### Work required
Write out the material from the line with "What are all" to the line with "IMPORTO FINANZIAMENTO REGIS, INVESTIMENTO", including both of those lines, without changing anything.

### Data for this exercise
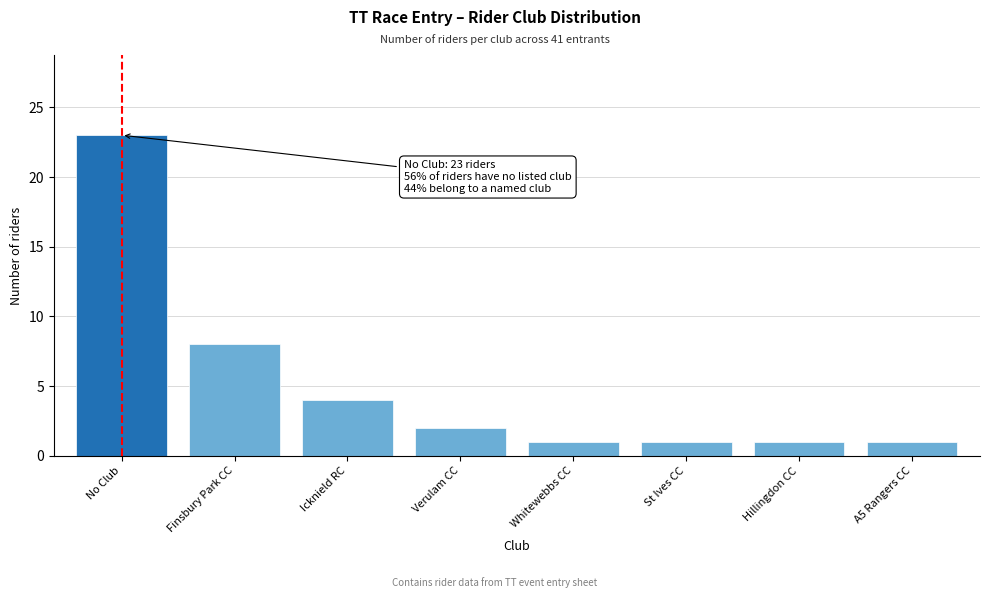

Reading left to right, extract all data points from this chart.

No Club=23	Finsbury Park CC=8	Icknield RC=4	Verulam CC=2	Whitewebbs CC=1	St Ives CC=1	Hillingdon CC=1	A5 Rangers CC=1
...
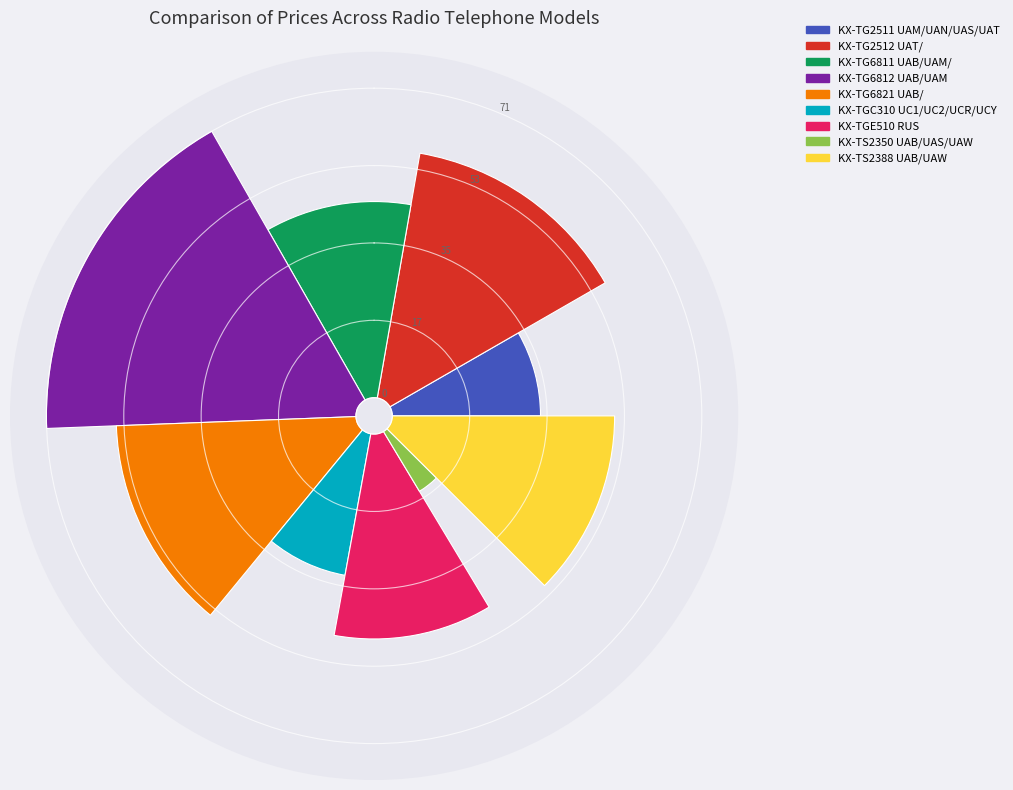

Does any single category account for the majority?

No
==
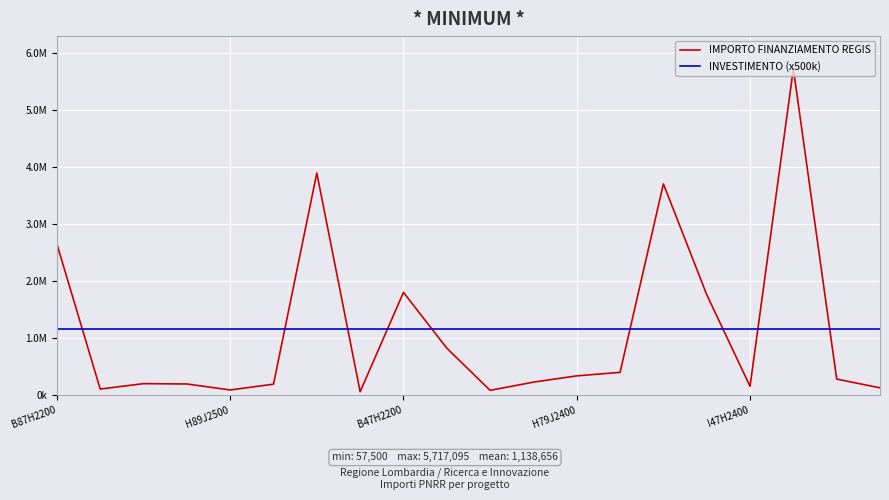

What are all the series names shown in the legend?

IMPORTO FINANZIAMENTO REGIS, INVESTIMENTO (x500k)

### Problem solution
What are all the series names shown in the legend?

IMPORTO FINANZIAMENTO REGIS, INVESTIMENTO (x500k)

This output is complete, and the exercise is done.